1.3.1.1 Les partitions de la mémoire

Selon Sanford et Garrod (1981, 1998), le lecteur analyse un texte en référence à des partitions de la mémoire qui sont supposées être les structures de données antérieures à partir desquelles le langage qui ‘« intègre ’» le système est interprété. Afin de décrire comment le lecteur accède aux informations en mémoire au cours du processus de compréhension, les auteurs proposent quatre partitions de la mémoire qui peuvent être traitées comme des domaines de recherche distincts et auxquelles l’individu accède de manière indépendante. La première distinction entre les partitions dynamiques et statiques est basée sur la disponibilité des informations au cours de la lecture ou plus précisément sur la mise au premier plan. Les partitions dynamiques référent aux partitions sur lesquelles l’attention est focalisée et consistent en des représentations correspondant aux entrées textuelles récentes alors que les partitions statiques correspondent à des représentations plus permanentes et stables en mémoire. Sanford et Garrod (1981, 1998) proposent parallèlement de distinguer les partitions directement dérivées de l’interprétation des informations textuelles et de celles qui incluent les connaissances issues d’autres sources. Ceci conduit à différencier les connaissances générales de la représentation épisodique en ce qui concerne les partitions statiques et à définir un focus explicite et un focus implicite comme partitions dynamiques. (voir figure 1)

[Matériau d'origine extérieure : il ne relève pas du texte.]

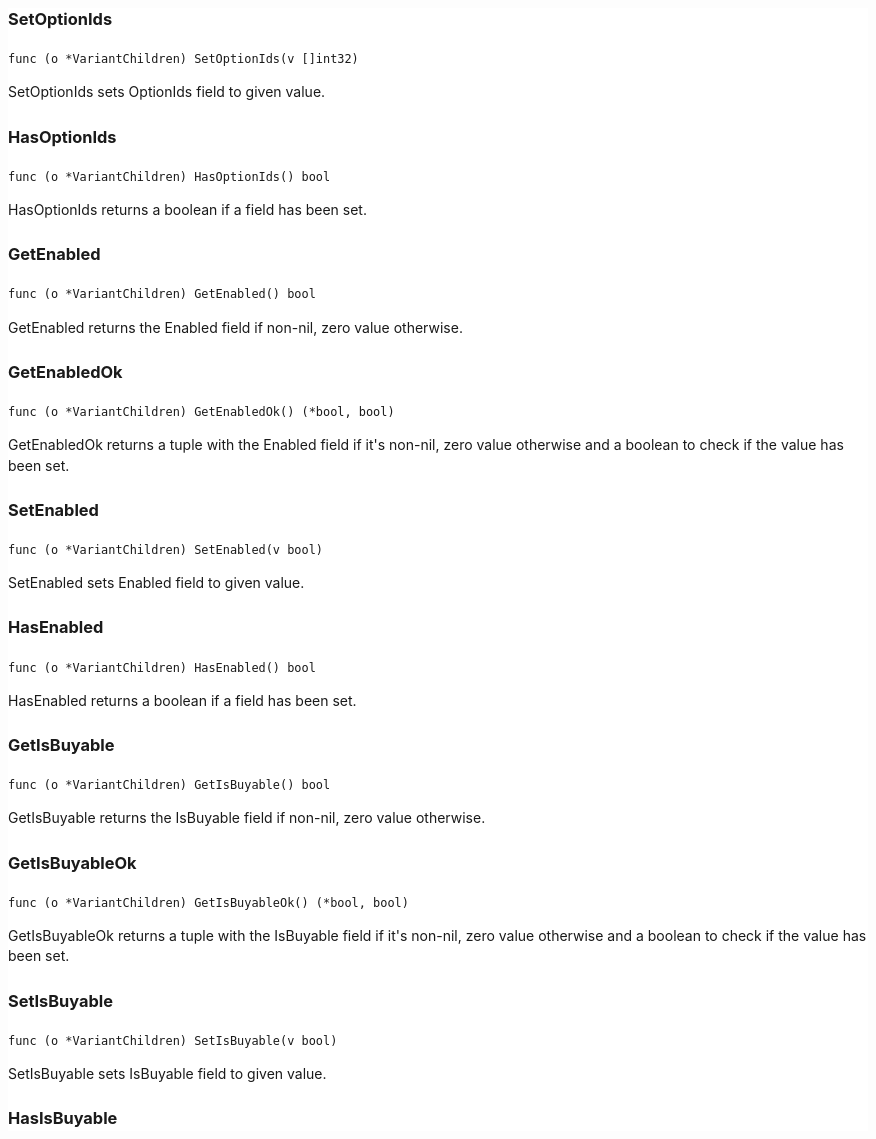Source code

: ### SetOptionIds

`func (o *VariantChildren) SetOptionIds(v []int32)`

SetOptionIds sets OptionIds field to given value.

### HasOptionIds

`func (o *VariantChildren) HasOptionIds() bool`

HasOptionIds returns a boolean if a field has been set.

### GetEnabled

`func (o *VariantChildren) GetEnabled() bool`

GetEnabled returns the Enabled field if non-nil, zero value otherwise.

### GetEnabledOk

`func (o *VariantChildren) GetEnabledOk() (*bool, bool)`

GetEnabledOk returns a tuple with the Enabled field if it's non-nil, zero value otherwise
and a boolean to check if the value has been set.

### SetEnabled

`func (o *VariantChildren) SetEnabled(v bool)`

SetEnabled sets Enabled field to given value.

### HasEnabled

`func (o *VariantChildren) HasEnabled() bool`

HasEnabled returns a boolean if a field has been set.

### GetIsBuyable

`func (o *VariantChildren) GetIsBuyable() bool`

GetIsBuyable returns the IsBuyable field if non-nil, zero value otherwise.

### GetIsBuyableOk

`func (o *VariantChildren) GetIsBuyableOk() (*bool, bool)`

GetIsBuyableOk returns a tuple with the IsBuyable field if it's non-nil, zero value otherwise
and a boolean to check if the value has been set.

### SetIsBuyable

`func (o *VariantChildren) SetIsBuyable(v bool)`

SetIsBuyable sets IsBuyable field to given value.

### HasIsBuyable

Figure 1. Les partitions de la mémoire selon le modèle d'attention focalisée et d'appariement de scénarios (Sanford & Garrod, 1981, p. 159)
  Texte Connaissance
Dynamique Focus Explicite Focus Implicite
Statique Représentation épisodique du texte Connaissances générales (scénarios)

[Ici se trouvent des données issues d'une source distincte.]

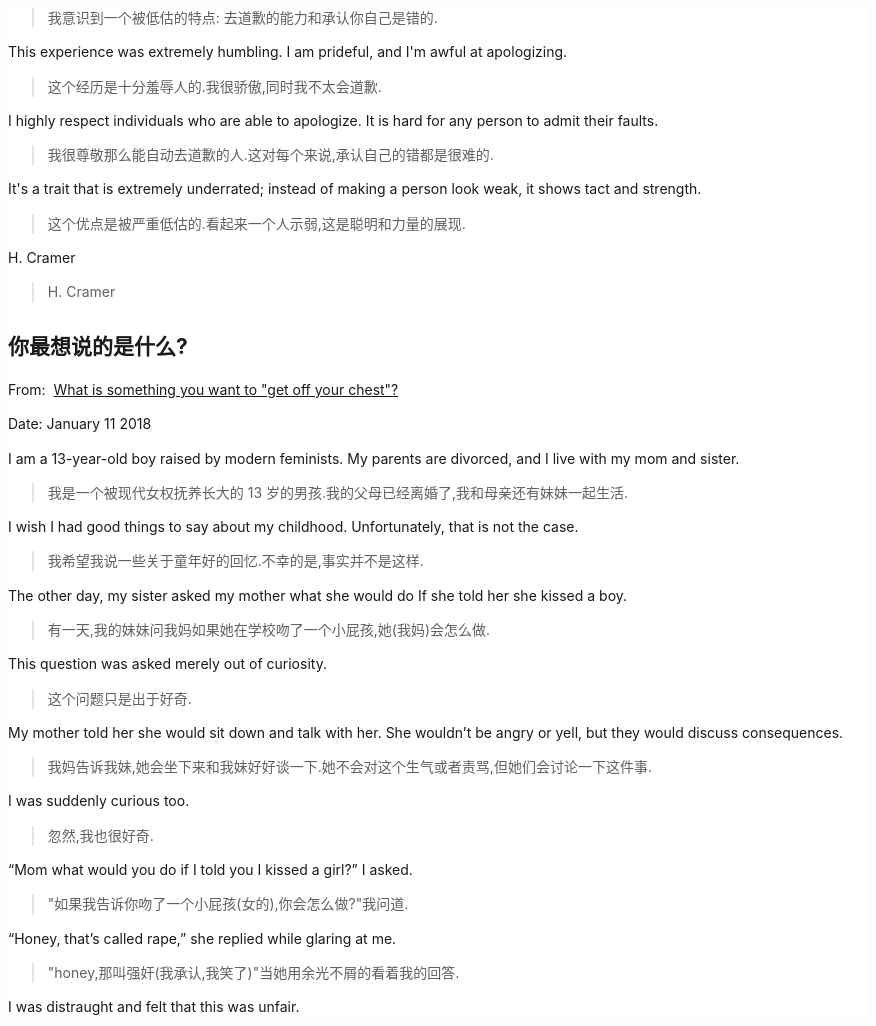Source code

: > 我意识到一个被低估的特点: 去道歉的能力和承认你自己是错的.

This experience was extremely humbling. I am prideful, and I'm awful at apologizing.

> 这个经历是十分羞辱人的.我很骄傲,同时我不太会道歉.

I highly respect individuals who are able to apologize. It is hard for any person to admit their faults.

> 我很尊敬那么能自动去道歉的人.这对每个来说,承认自己的错都是很难的.

It's a trait that is extremely underrated; instead of making a person look weak, it shows tact and strength.

> 这个优点是被严重低估的.看起来一个人示弱,这是聪明和力量的展现.

H. Cramer

> H. Cramer

## 你最想说的是什么?

From:&nbsp;&nbsp;[What is something you want to "get off your chest"?](https://www.quora.com/What-is-something-you-want-to-get-off-your-chest/answers/67468259?srid=uv7Kg)

Date: January 11 2018

I am a 13-year-old boy raised by modern feminists. My parents are divorced, and I live with my mom and sister.

> 我是一个被现代女权抚养长大的 13 岁的男孩.我的父母已经离婚了,我和母亲还有妹妹一起生活.

I wish I had good things to say about my childhood. Unfortunately, that is not the case.

> 我希望我说一些关于童年好的回忆.不幸的是,事实并不是这样.

The other day, my sister asked my mother what she would do If she told her she kissed a boy.

> 有一天,我的妹妹问我妈如果她在学校吻了一个小屁孩,她(我妈)会怎么做.

This question was asked merely out of curiosity.

> 这个问题只是出于好奇.

My mother told her she would sit down and talk with her. She wouldn’t be angry or yell, but they would discuss consequences.

> 我妈告诉我妹,她会坐下来和我妹好好谈一下.她不会对这个生气或者责骂,但她们会讨论一下这件事.

I was suddenly curious too.

> 忽然,我也很好奇.

“Mom what would you do if I told you I kissed a girl?” I asked.

> "如果我告诉你吻了一个小屁孩(女的),你会怎么做?"我问道.

“Honey, that’s called rape,” she replied while glaring at me.

> "honey,那叫强奸(我承认,我笑了)"当她用余光不屑的看着我的回答.

I was distraught and felt that this was unfair.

Les partitions dynamiques (i.e., focus explicite et focus implicite) représentent les deux principaux aspects qui définissent le déroulement d’un texte. Premièrement, un récit s’organise autour de personnages et autres entités ainsi que des actions menées par ces personnages. À chaque moment de la narration, certains de ces personnages sont mis au premier plan et d’autres en arrière plan. Les changements d’état dans cette mise au premier plan au cours du processus de compréhension reflètent alors l’aspect dynamique d’un récit. À la lecture d’un texte, le lecteur doit donc être capable de maintenir au premier plan les personnages et autres entités du discours afin d’être en mesure de les connecter à différentes parties du texte. Deuxièmement, un récit décrit un ensemble d’actions et de scènes sur lesquelles l’attention portée par les lecteurs varie semblablement et conjointement à celle des personnages impliqués dans ces scènes. Sanford et Garrod (1981,1998) postulent alors que les entités actuellement pertinentes du discours (i.e., les personnages) sont maintenues au sein du focus explicite alors que les situations actuellement pertinentes (i.e., caractéristiques du protagoniste, actions, scènes…) définies sous le terme de scénarios constituent le focus implicite. Parallèlement, les auteurs émettent l’hypothèse selon laquelle le focus explicite a une capacité de stockage limitée et par conséquent que sont maintenues en focus explicite uniquement les entités discursives qui n’ont pas donné lieu à un scénario. À l’inverse, le focus implicite n’est pas limité en termes de capacité de stockage mais est envisagé comme une partie actuellement activée de la MLT c’est-à-dire privilégiée en termes de facilité d’accès. Les scénarios sont supposés être des représentations de situations spécifiques, disponibles en MLT ce qui implique le fait que le focus implicite ne soit pas le simple reflet des informations textuelles mais une interprétation. Ces deux systèmes distincts, chacun possédant ses propres propriétés, sont reliés l’un à l’autre par des appariements entre la représentation référentielle discursive des personnages et les rôles qu’ils occupent dans les représentations des scénarios.